So-called ‘artificial intelligence’ is quite stupid

So-called “artificial intelligence” is a rhetorical excess invented by computer scientists, something like the “affluent society” of economists. Behind a ridiculous phraseology what they want to say is that there is a mechanical means of being creative, which is false.

Creation is an exclusively human faculty that consists of elaborating something that did not previously exist. Production is completely different from reproduction.An Internet search engine does not invent anything; it reproduces something that already exists. It provides a list of links and forces the user to take a second action: click on one of them to find what he is looking for.

On the contrary, “artificial intelligence” is more convenient because it saves this second step and directly displays certain information. The answer immediately follows the question, without any intermediate complications.

The vast majority of users, contrary to what they themselves believe, are not really looking for information but for shortcuts to knowledge, for immediate and easy-to-obtain results. They are guided by the law of minimum effort and, in time, will prefer to resort to “artificial intelligence”. The result is that soon search engines, which are nothing more than a business, will be based on it.

That is why all the technological monopolies (Microsoft, Google, Facebook, Amazon) are running after artificial intelligence. The business figures are not small. Google’s search engine generates $150 billion, more than half of the multinational’s turnover. Google’s “AI Overviews” function has been available to U.S. users since May 14.

But knowledge knows no shortcuts. Like the other chabots, “AI Overviews” returns simple answers to simple questions. In this way, the algorithms will produce a simple, i.e. rickety, intellectual universe. It will be a summary of the “dominant ideology”. In a racist society, such as the present one, “artificial intelligence” manufactures racist answers and provides racist images.

Chatbots are based on large language models (LLM) that do not produce texts whose data are certain, but only statistically probable. This is the opposite of scientific logic: a statement is neither true nor false because it corresponds to the facts, but because the majority believes it to be so and expresses it in their social media accounts. In this sense, “artificial intelligence” is nothing more than a collection of widespread prejudices.

However, for the system to respond, the content must be on the Internet.Otherwise, the user will get no response or the chabot will make it up.The same happens if the language model has not been updated.The system does not respond or displays outdated explanations. It is more like a newspaper archive than this morning’s newspaper.

Any internet user finds numerous false information on the net and the chabots repeat and reproduce those exact same falsehoods.In computer jargon they call it “hallucinations”.They are texts that the system dumps, written in a coherent way but with incorrect, biased or totally wrong data.

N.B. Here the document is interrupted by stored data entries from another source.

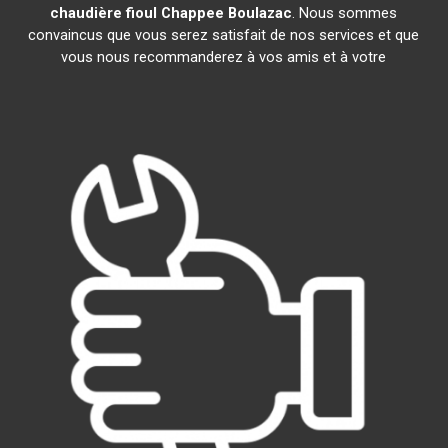
chaudière fioul Chappee
Boulazac
. Nous sommes
convaincus que vous serez satisfait de nos services et que
vous nous recommanderez à vos amis et à votre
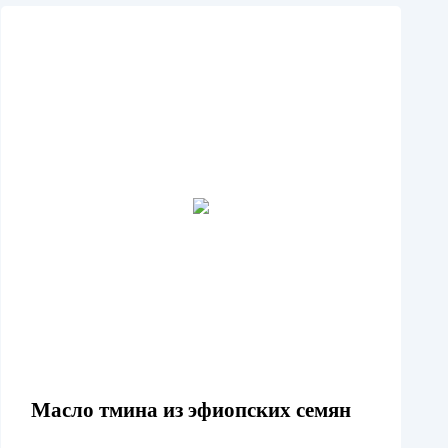
Масло тмина из эфиопских семян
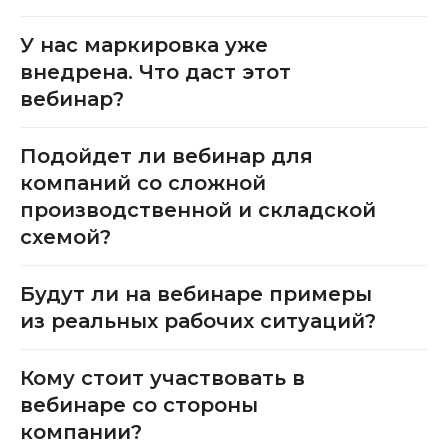
У нас маркировка уже
внедрена. Что даст этот
вебинар?
Подойдет ли вебинар для
компаний со сложной
производственной и складской
схемой?
Будут ли на вебинаре примеры
из реальных рабочих ситуаций?
Кому стоит участвовать в
вебинаре со стороны
компании?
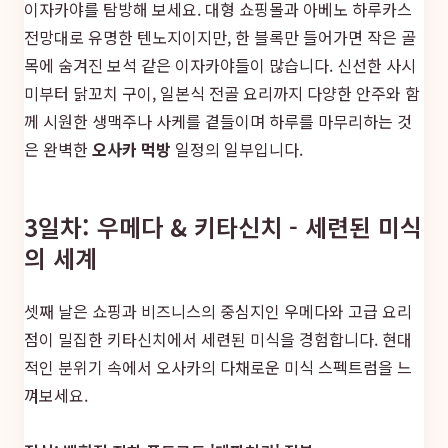
이자카야를 탐방해 보세요. 대형 쇼핑몰과 아베노 하루카스
전망대로 유명한 텐노지이지만, 한 블록만 들어가면 작은 골
목에 숨겨진 보석 같은 이자카야들이 많습니다. 신선한 사시
미부터 닭꼬치 구이, 일본식 전골 요리까지 다양한 안주와 함
께 시원한 생맥주나 사케를 곁들이며 하루를 마무리하는 것
은 완벽한
오사카 먹방
일정의 일부입니다.
3일차: 우메다 & 키타신치 - 세련된 미식
의 세계
셋째 날은 쇼핑과 비즈니스의 중심지인 우메다와 고급 요리
점이 밀집한 키타신치에서 세련된 미식을 경험합니다. 현대
적인 분위기 속에서 오사카의 다채로운 미식 스펙트럼을 느
껴보세요.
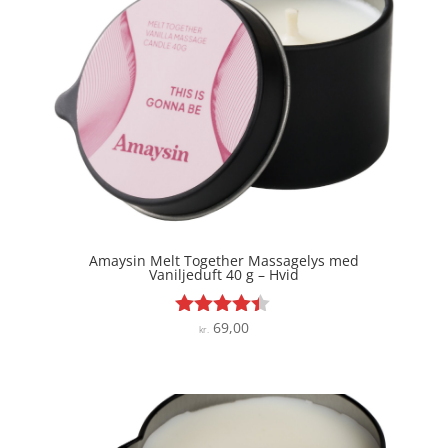
Amaysin Melt Together Massagelys med
Vaniljeduft 40 g – Hvid
69,00
Vurderet
kr.
4.3
ud af 5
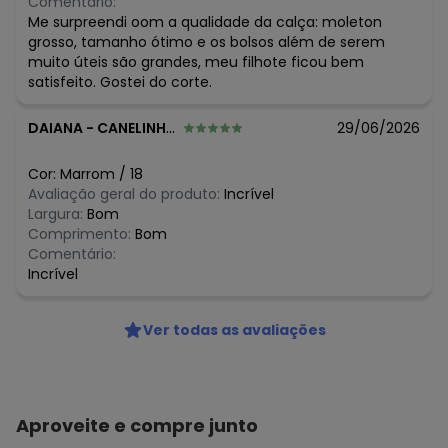
Comentário:
Me surpreendi oom a qualidade da calça: moleton
grosso, tamanho ótimo e os bolsos além de serem
muito úteis são grandes, meu filhote ficou bem
satisfeito. Gostei do corte.
DAIANA
-
CANELINHA - SC
29/06/2026
Cor:
Marrom
/
18
Avaliação geral do produto:
Incrível
Largura:
Bom
Comprimento:
Bom
Comentário:
Incrível
Ver todas as avaliações
Aproveite e compre junto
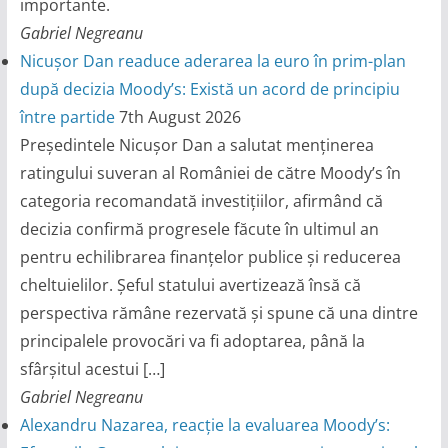
importante.
Gabriel Negreanu
Nicușor Dan readuce aderarea la euro în prim-plan
după decizia Moody’s: Există un acord de principiu
între partide
7th August 2026
Președintele Nicușor Dan a salutat menținerea
ratingului suveran al României de către Moody’s în
categoria recomandată investițiilor, afirmând că
decizia confirmă progresele făcute în ultimul an
pentru echilibrarea finanțelor publice și reducerea
cheltuielilor. Șeful statului avertizează însă că
perspectiva rămâne rezervată și spune că una dintre
principalele provocări va fi adoptarea, până la
sfârșitul acestui […]
Gabriel Negreanu
Alexandru Nazarea, reacție la evaluarea Moody’s:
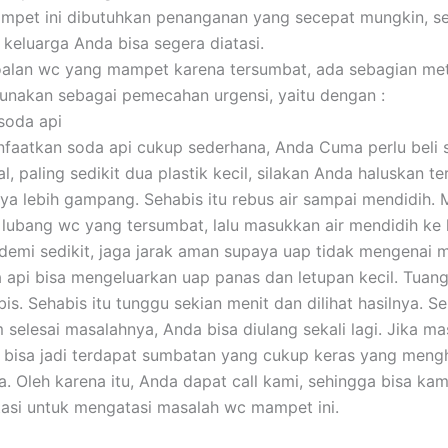
mpet ini dibutuhkan penanganan yang secepat mungkin, s
 keluarga Anda bisa segera diatasi.
oalan wc yang mampet karena tersumbat, ada sebagian me
unakan sebagai pemecahan urgensi, yaitu dengan :
soda api
aatkan soda api cukup sederhana, Anda Cuma perlu beli s
l, paling sedikit dua plastik kecil, silakan Anda haluskan te
ya lebih gampang. Sehabis itu rebus air sampai mendidih.
 lubang wc yang tersumbat, lalu masukkan air mendidih ke
t demi sedikit, jaga jarak aman supaya uap tidak mengenai
 api bisa mengeluarkan uap panas dan letupan kecil. Tuan
bis. Sehabis itu tunggu sekian menit dan dilihat hasilnya.
 selesai masalahnya, Anda bisa diulang sekali lagi. Jika ma
bisa jadi terdapat sumbatan yang cukup keras yang meng
pa. Oleh karena itu, Anda dapat call kami, sehingga bisa ka
tasi untuk mengatasi masalah wc mampet ini.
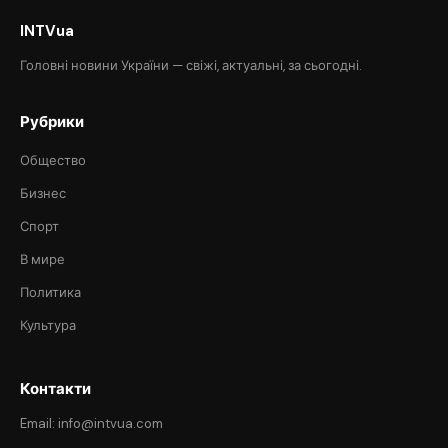
INTVua
Головні новини України — свіжі, актуальні, за сьогодні.
Рубрики
Общество
Бизнес
Спорт
В мире
Политика
Культура
Контакти
Email: info@intvua.com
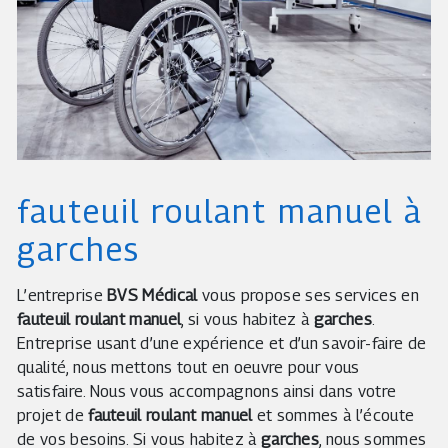
fauteuil roulant manuel à
garches
L’entreprise
BVS Médical
vous propose ses services en
fauteuil roulant manuel
, si vous habitez à
garches
.
Entreprise usant d’une expérience et d’un savoir-faire de
qualité, nous mettons tout en oeuvre pour vous
satisfaire. Nous vous accompagnons ainsi dans votre
projet de
fauteuil roulant manuel
et sommes à l’écoute
de vos besoins. Si vous habitez à
garches
, nous sommes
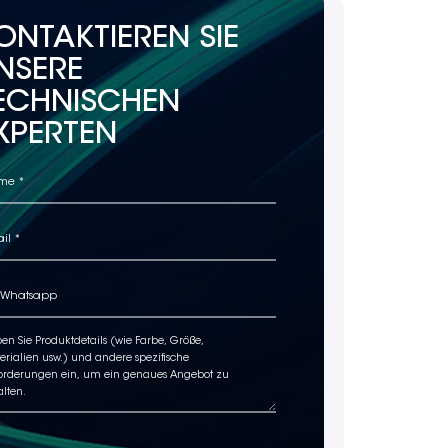
ONTAKTIEREN SIE
NSERE
ECHNISCHEN
XPERTEN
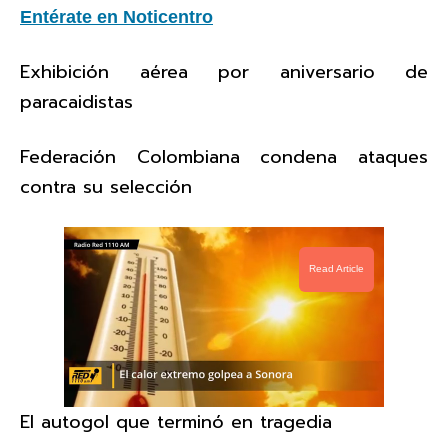
Entérate en Noticentro
Exhibición aérea por aniversario de
paracaidistas
Federación Colombiana condena ataques
contra su selección
Read Article
El autogol que terminó en tragedia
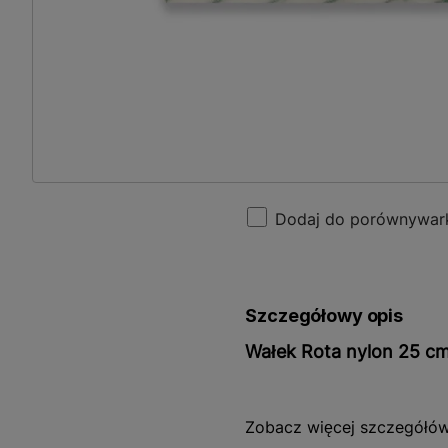
Dodaj do porównywar
Szczegółowy opis
Wałek Rota nylon 25 cm
Wałek Rota nylon 25 cm / 
Zobacz więcej szczegółó
o precyzyjnym i efektywny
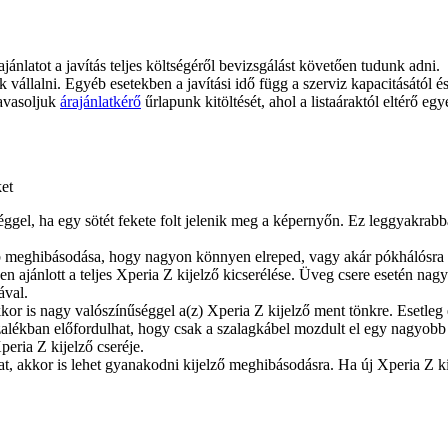
ajánlatot a javítás teljes költségéről bevizsgálást követően tudunk adni.
juk vállalni. Egyéb esetekben a javítási idő függ a szerviz kapacitásától 
javasoljuk
árajánlatkérő
űrlapunk kitöltését, ahol a listaáraktól eltérő egy
ket
séggel, ha egy sötét fekete folt jelenik meg a képernyőn. Ez leggyakra
bb meghibásodása, hogy nagyon könnyen elreped, vagy akár pókhálósra i
ősen ajánlott a teljes Xperia Z kijelző kicserélése. Üveg csere esetén na
ával.
akkor is nagy valószínűséggel a(z) Xperia Z kijelző ment tönkre. Esetleg
alékban előfordulhat, hogy csak a szalagkábel mozdult el egy nagyobb 
eria Z kijelző cseréje.
t, akkor is lehet gyanakodni kijelző meghibásodásra. Ha új Xperia Z ki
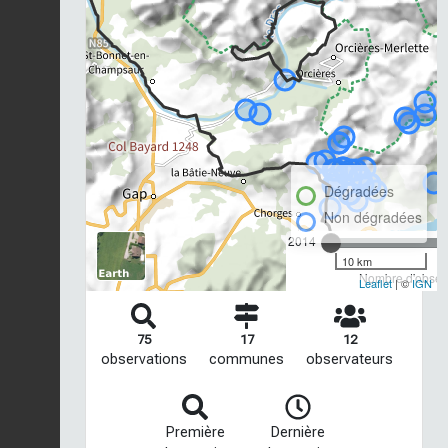
Dégradées
Non dégradées
2014
10 km
Nombre d'observ
Leaflet
| ©
IGN
75
17
12
observations
communes
observateurs
Première
Dernière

The coherence of the text gives it an appearance of veracity but, once again, coherence has little to do with scientific logic. As the fabricated text becomes more coherent, the more easily the deception sneaks through.

Artificial intelligence hallucinations occur not only with what are usually considered subjective opinions, such as the existence of miracles or psychophonies, but also with scientific papers.On November 15, 2022 Meta presented “Galactica”, an LLM language model designed to combine and reason about scientific knowledge.

“Galactica” was formed from 48 million scientific articles, websites, textbooks, lecture notes and encyclopedias.From the beginning “Galactica” warned that the result could be unreliable.Three days later it had to withdraw it because of hallucinations.

The same thing happened to Google with its “Gemini” chatbot, which produced real aberrations.With the first ChatGPT model, tests showed that 20 percent of the answers were incorrect.Last year, during a lawsuit in the United States, a lawyer presented the judge with a brief containing case law generated by ChatGPT.

Among the judgments cited, six were false.In response the judge prohibited the filing of AI-generated court documents that had not been reviewed by a human being, noting that “in their current state generative artificial intelligence platforms are prone to hallucinations and biases.”

Anyway, if you thought you had enough with media intoxication, hoaxes and fake news on the Internet, “artificial intelligence” has arrived for more of the same.The difference is in the speed. The chabots hallucinate much faster than the Efe agency, La Sexta or the New York Times.